After receiving a complaint from a resident who suspected the product contained pork, authorities investigated, testing the product and eventually extracting a pledge from the vendor to avoid selling any similar products in the future.
Fawzia Rashid Al Qadi municipality director of the coast town, said action will also be taken against the supplier.
Industry reports show that officials in the UAE have been taking a more focused approach to halal product enforcement in the last few years as the country’s population grows. A 2014 report from Global Meat suggests that imports and other issues have led the nation's leaders to analyze how they can restrict the availability of unapproved or haram products such as pork snacks.
In the UAE, supermarkets need a permit to sell pork products, which can only be stored in specific non-halal sections of the stores. Controlling the sale of non-halal products can be difficult.
The Khor Fakkan case, for its part, is extraordinary given news reports that allege that the snack packaging contained a picture of a pig’s head.
“If you're claiming to be selling a halal product and you're not, you're subject to fines.” Mukaram Syed, a member of the board of trustees at the Islamic Community Center of Lancaster, Pa., told the Gulf News Journal.
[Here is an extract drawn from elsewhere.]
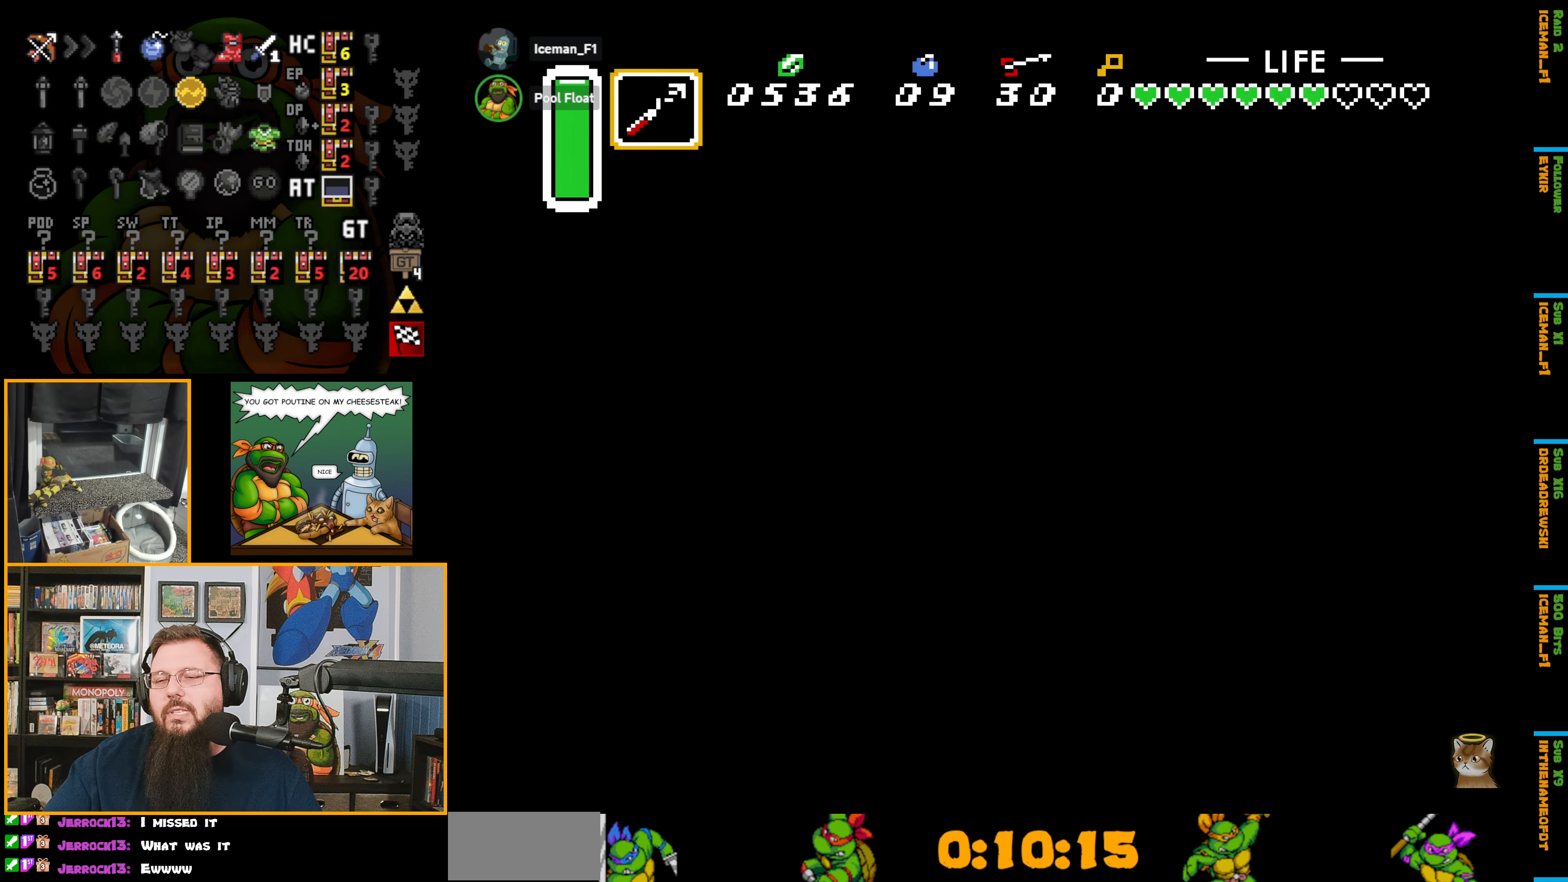
{"buttons": [], "events": []}
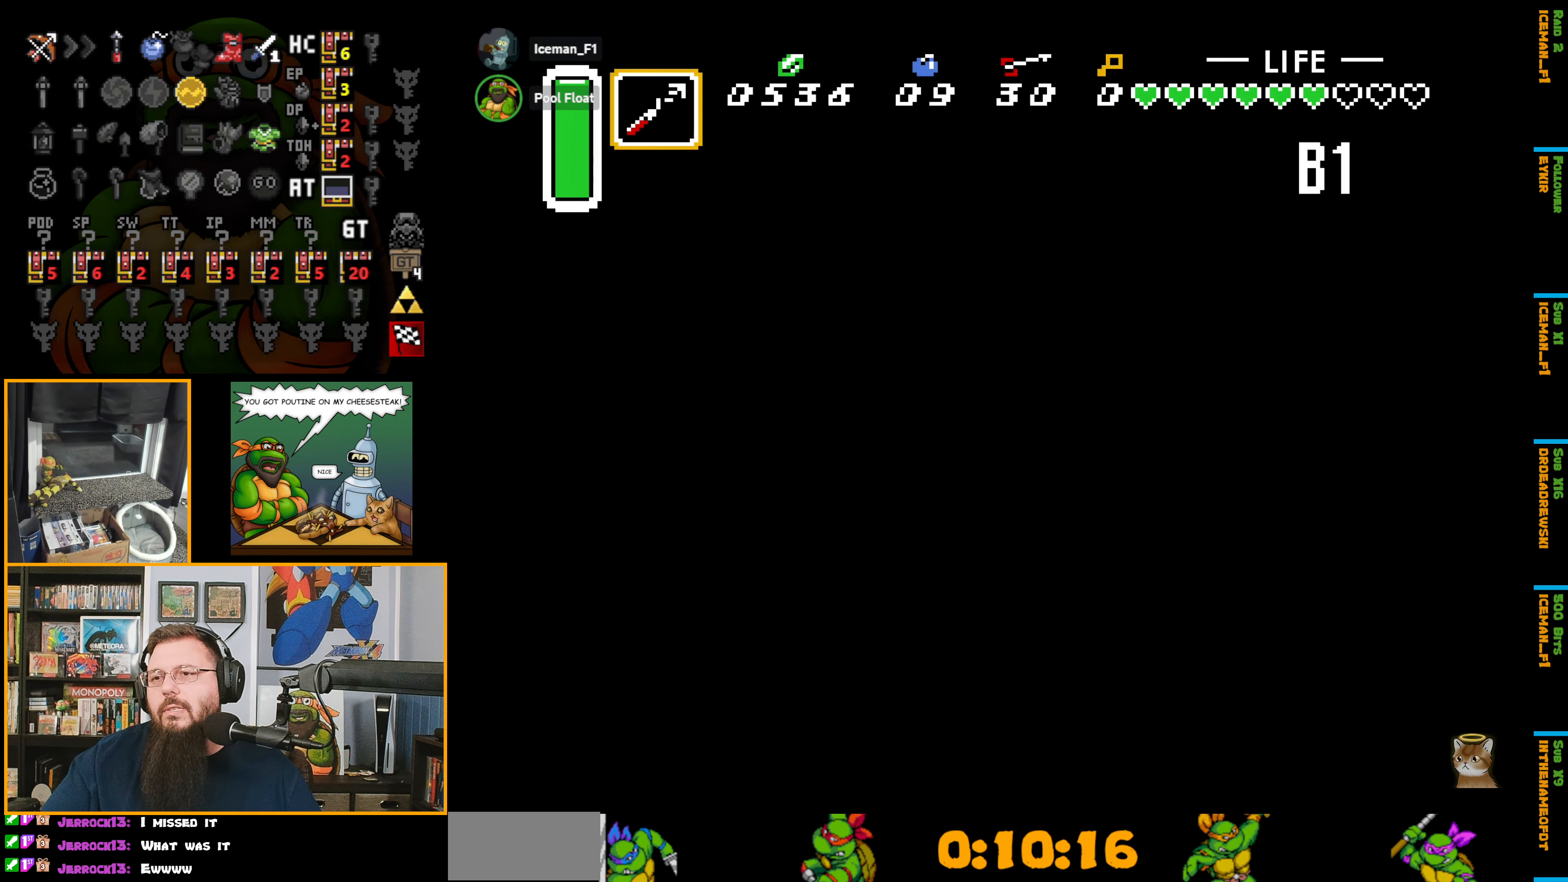
{"buttons": [], "events": []}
He said the issue can often become complicated, particularly with the use of gelatin in medical products or consumer products like ice cream.
Consumers, he said, especially those outside of traditionally Muslim communities, may have some responsibility to call and ask a company about how its products are prepared.
In other cases, he said, manufacturers are on the hook for being truthful about what's in their products.
“If a manufacturer is not aware, there could be recall.” Syed said, citing instances when other companies have been taken to task for mislabeling non-halal foods.
“Halal is pretty easy as long as you're aware of these things,” Syed said, adding that some businesses employ an inspector ensure compliance with standards.
The mechanics of halal inspection are complex. Still, stories like these show that officials in the UAE are focused on supporting important cultural and religious traditions in the country by separating halal and non-halal food products.